If it ain’t broke, don’t fix it.
To meet one cliché with another, the question of whether an old dog can learn new tricks comes to mind, somewhat less flatteringly applied to aging practitioners and clinicians who resist the evolution of medical records to a digital format.
The frustration being felt, aired, and compounded across the country is not only the fault of ‘old dogs’ content to keep taking notes with pen and paper. In fact, the challenge of adopting and adjusting to new, disruptive technologies is not unique to the healthcare world.
Change management is hardly a new idea (or newly trainable skill-set) in the world of leadership. What is new is the incredible rate of change blazing through all industries, alongside an increasing, cross-disciplinary dependence on technology, which makes change management as much a technical exercise as a social one.
Digital relationship management might be a better term to describe the challenge organizational leaders (and especially healthcare administrators) now face, as they must now not only keep abreast of the flow of new gadgets, programs, and systems, but also determine when and to what extent these new pieces of tech deserve to be integrated or ignored as part of a larger shift to digital.
Even the loudest critics of the government-mandated shift to EHR platforms admit that the digitization was inevitable, if rushed. More of the grumbling is directed at the systems themselves, as well as the various ways in which clinics and hospitals have tried (with mixed results) to adopt and implement them. By now it has become clear that it will take much sorting-out before the potential of such systems can be fully realized.
This is where effective leaders must start exhibiting a thoroughly modern skill: by getting their organizations (and contractors) to learn to troubleshoot, communicate, and share responsibility for making new digital systems work.

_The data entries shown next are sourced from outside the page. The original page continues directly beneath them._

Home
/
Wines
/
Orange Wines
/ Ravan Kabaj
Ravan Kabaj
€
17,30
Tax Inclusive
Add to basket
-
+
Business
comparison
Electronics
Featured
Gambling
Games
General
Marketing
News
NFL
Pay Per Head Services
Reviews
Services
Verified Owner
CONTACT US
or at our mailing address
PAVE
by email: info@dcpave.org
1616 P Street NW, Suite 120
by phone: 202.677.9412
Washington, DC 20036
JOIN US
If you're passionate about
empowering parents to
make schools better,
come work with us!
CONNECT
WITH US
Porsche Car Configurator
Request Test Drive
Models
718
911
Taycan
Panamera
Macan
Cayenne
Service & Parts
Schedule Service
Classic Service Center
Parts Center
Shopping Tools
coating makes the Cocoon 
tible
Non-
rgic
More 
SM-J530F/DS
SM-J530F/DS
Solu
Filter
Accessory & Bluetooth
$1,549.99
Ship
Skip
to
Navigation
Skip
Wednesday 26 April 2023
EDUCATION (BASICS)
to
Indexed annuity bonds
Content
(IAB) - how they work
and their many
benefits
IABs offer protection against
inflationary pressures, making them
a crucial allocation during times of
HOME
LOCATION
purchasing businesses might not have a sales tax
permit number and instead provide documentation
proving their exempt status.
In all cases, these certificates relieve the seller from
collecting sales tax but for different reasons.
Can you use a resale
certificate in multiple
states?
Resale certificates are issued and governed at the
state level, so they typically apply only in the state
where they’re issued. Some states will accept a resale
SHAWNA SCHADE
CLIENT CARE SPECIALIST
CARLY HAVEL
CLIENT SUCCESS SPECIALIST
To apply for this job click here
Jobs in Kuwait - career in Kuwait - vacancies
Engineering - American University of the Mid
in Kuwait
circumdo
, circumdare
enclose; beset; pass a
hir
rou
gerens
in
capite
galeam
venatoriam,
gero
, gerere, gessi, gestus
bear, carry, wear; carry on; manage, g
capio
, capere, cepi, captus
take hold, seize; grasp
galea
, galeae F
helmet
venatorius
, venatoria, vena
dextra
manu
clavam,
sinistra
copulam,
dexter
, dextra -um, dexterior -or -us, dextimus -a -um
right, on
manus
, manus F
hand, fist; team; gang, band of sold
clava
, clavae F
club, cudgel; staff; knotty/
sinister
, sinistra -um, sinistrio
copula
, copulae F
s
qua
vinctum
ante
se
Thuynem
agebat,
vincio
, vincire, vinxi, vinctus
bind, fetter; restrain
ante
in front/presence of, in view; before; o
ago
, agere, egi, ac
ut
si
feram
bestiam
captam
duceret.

The healthcare example may be the most dramatic, but it is certainly not the only one. Companies big and small must sort through all manner of opportunities to adopt a system, set a policy on BYOD (Bring Your Own Device, wherein employees’ smartphones and devices can be used at and for work), judge the merits of a local server against cloud storage, and all the myriad security challenges that accompany each decision along the way.
Commitment and Vulnerability
The days of segregating IT from management are over; organizations need leaders with enough technical savvy to handle issues of personnel as well as electronics. Each employee in a clinic, regardless of size, can be expected to interact with dozens of devices, communicate virtually with patients and outside providers, and potentially expose troves of valuable data simply by logging on.
Expanded risk must be met with more collective awareness and acceptance of responsibility. Ultimately, this means deliberate, coordinated engagement with technology: building positive, fluid, digital relationships.
The relationships people have with their technology, digital applications, hard and software—these all matter today, as much as the relationships people have with one another. That means modern leaders must be judged not just on how they maintain harmony among their organizations, but on how effective they are at managing their organization’s digital relationships, and helping everyone overcome the unavoidable skills gaps that emerge with every new innovation and change.
It is a difficult, complex challenge—but like all challenges, it requires conscious planning and constant reevaluation to be met successfully.